#### TASK ITEM
Turn the lines below into a Markdown table with two columns, Row and Text, numbering each line and skipping blank lines and the pictures.

#### DATA TO PROCESS
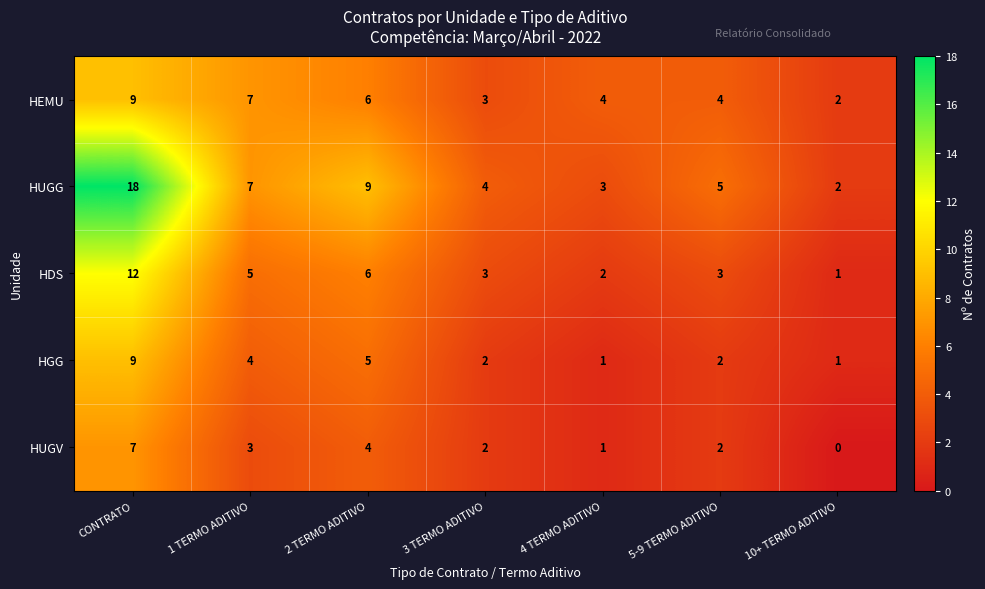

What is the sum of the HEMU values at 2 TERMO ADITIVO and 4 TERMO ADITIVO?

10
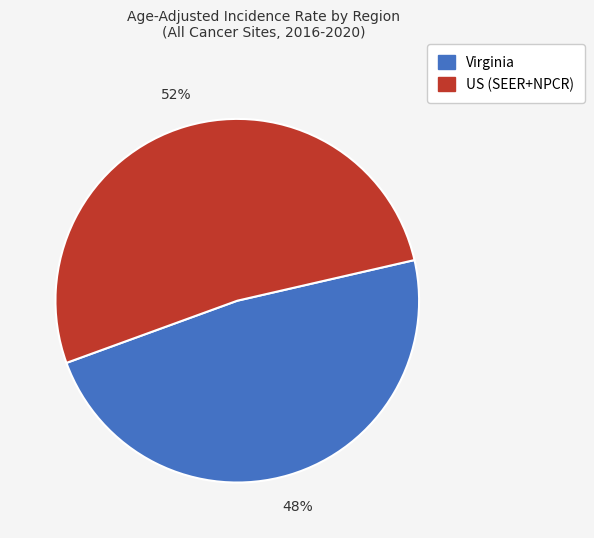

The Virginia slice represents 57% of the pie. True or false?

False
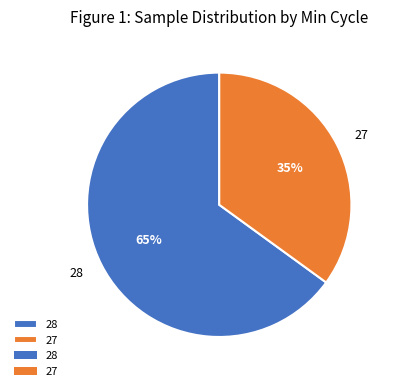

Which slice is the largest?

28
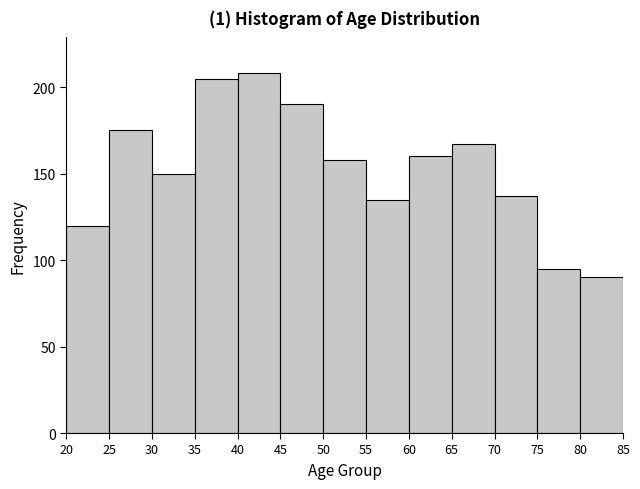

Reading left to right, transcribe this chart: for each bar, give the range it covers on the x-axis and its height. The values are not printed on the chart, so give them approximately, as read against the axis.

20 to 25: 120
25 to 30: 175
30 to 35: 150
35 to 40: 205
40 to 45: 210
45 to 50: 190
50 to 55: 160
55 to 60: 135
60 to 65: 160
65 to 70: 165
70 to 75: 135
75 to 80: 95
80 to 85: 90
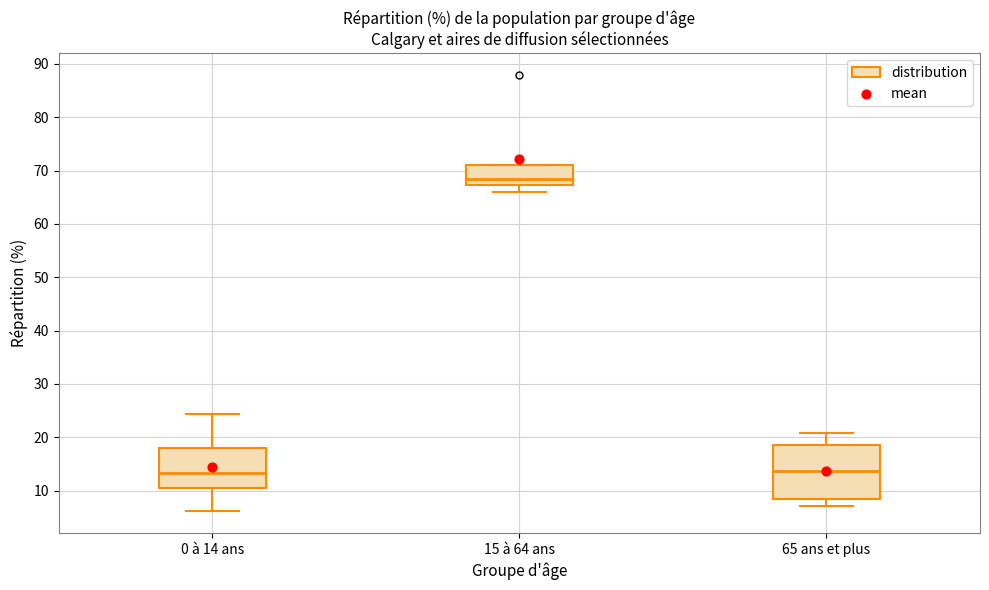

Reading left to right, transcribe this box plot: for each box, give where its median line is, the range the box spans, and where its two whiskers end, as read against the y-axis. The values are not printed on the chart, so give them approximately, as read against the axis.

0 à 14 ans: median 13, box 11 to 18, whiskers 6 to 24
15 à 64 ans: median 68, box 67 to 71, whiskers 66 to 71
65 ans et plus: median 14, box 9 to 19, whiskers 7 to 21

#### PROBLEM SOLUTION
| Row | Text |
|---|---|
| 1 | What is the sum of the HEMU values at 2 TERMO ADITIVO and 4 TERMO ADITIVO? |
| 2 | 10 |
| 3 | The Virginia slice represents 57% of the pie. True or false? |
| 4 | False |
| 5 | Which slice is the largest? |
| 6 | 28 |
| 7 | Reading left to right, transcribe this chart: for each bar, give the range it covers on the x-axis and its height. The values are not printed on the chart, so give them approximately, as read against the axis. |
| 8 | 20 to 25: 120 |
| 9 | 25 to 30: 175 |
| 10 | 30 to 35: 150 |
| 11 | 35 to 40: 205 |
| 12 | 40 to 45: 210 |
| 13 | 45 to 50: 190 |
| 14 | 50 to 55: 160 |
| 15 | 55 to 60: 135 |
| 16 | 60 to 65: 160 |
| 17 | 65 to 70: 165 |
| 18 | 70 to 75: 135 |
| 19 | 75 to 80: 95 |
| 20 | 80 to 85: 90 |
| 21 | Reading left to right, transcribe this box plot: for each box, give where its median line is, the range the box spans, and where its two whiskers end, as read against the y-axis. The values are not printed on the chart, so give them approximately, as read against the axis. |
| 22 | 0 à 14 ans: median 13, box 11 to 18, whiskers 6 to 24 |
| 23 | 15 à 64 ans: median 68, box 67 to 71, whiskers 66 to 71 |
| 24 | 65 ans et plus: median 14, box 9 to 19, whiskers 7 to 21 |